Forum Moderators: goodroi
On my website, I have about 5 pages that can be found only through a intranet site search. There is no link path to these pages. I can create a sitemap file if I wanted to. However, it'd certainly be easier if I could just put these statements into my robots.txt:
allow: http://www.example.com/mypage1.html
allow: http://www.example.com/mypage2.html
allow: http://www.example.com/mypage3.html
Will this work?
[edited by: engine at 4:40 pm (utc) on Sep. 11, 2007]
[edit reason] examplified [/edit]
Unfortunately, it's the robots exclusion protocol [robotstxt.org], and so you can't use robots.txt files as a pointer to content you want indexed.

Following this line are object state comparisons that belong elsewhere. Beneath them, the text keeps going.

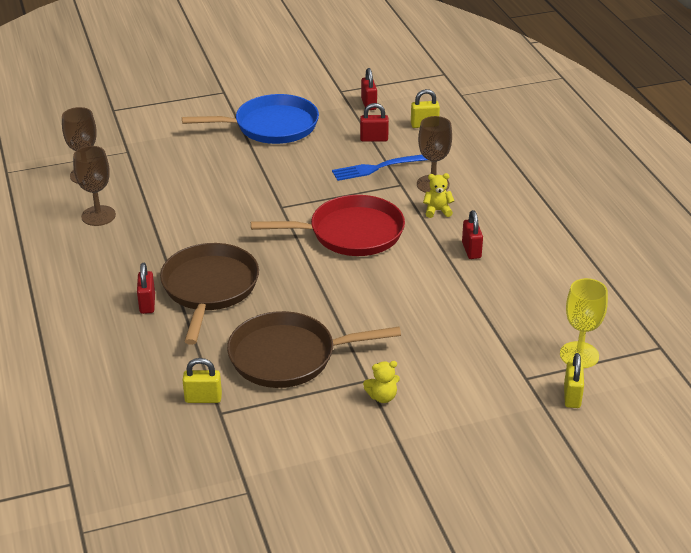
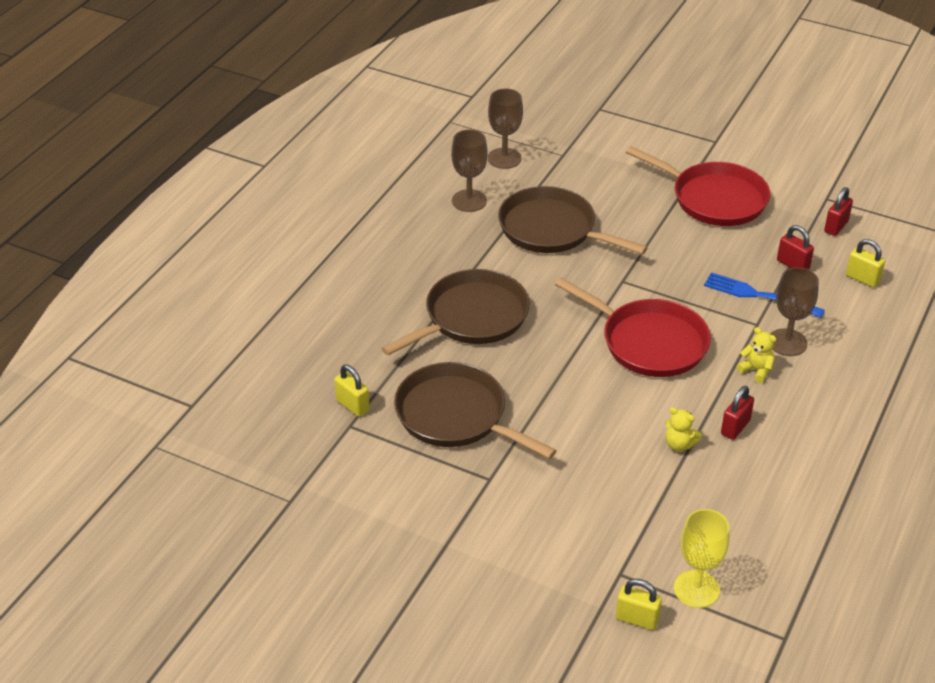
camera: 45 degrees right, 5 degrees up
red padlock [137,263,155,314] -> none
blue pan [182,94,319,144] -> red pan [626,146,770,226]
yellow teddy bear [363,361,400,403] -> yellow teddy bear moved to [666,407,702,451]
yellow padlock [564,353,584,408] -> yellow padlock turned 60 degrees clockwise [616,579,662,630]
none -> brown pan [498,186,648,254]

A sitemap is your only option other than links, although personally I would link to the files from somewhere relevant.
That said, with all the adaptations to robots exclusion recently, maybe you just need to wait for a while ;)
However, on a complex site, where I need to document what IS allowed, I add those as comments.
Disallow: /forum/forumdisplay.php?page
Disallow: /forum/forumdisplay.php?sort
Disallow: /forum/forumdisplay.php?order
Disallow: /forum/forumdisplay.php?pp
Disallow: /forum/forumdisplay.php?daysprune
Disallow: /forum/forumdisplay.php?do
# Allow: /forum/forumdisplay.php?f=
# Allow: /forum/forumdisplay.php
Disallow: /forum/showthread.php?mode
Disallow: /forum/showthread.php?goto
Disallow: /forum/showthread.php?post
Disallow: /forum/showthread.php?page
Disallow: /forum/showthread.php?pp
Disallow: /forum/showthread.php?p
# Allow: /forum/showthread.php?t=
# Allow: /forum/showthread.php
Disallow: /forum/profile.php?do
# Allow: /forum/profile.php
# Allow: /forum/external.php
# Allow: /forum/showprofile.php
# Allow: /forum/announcement.php
# Allow: /forum/faq.php
With TWO spaces after the # the URLs all align in a column for ease of readibility.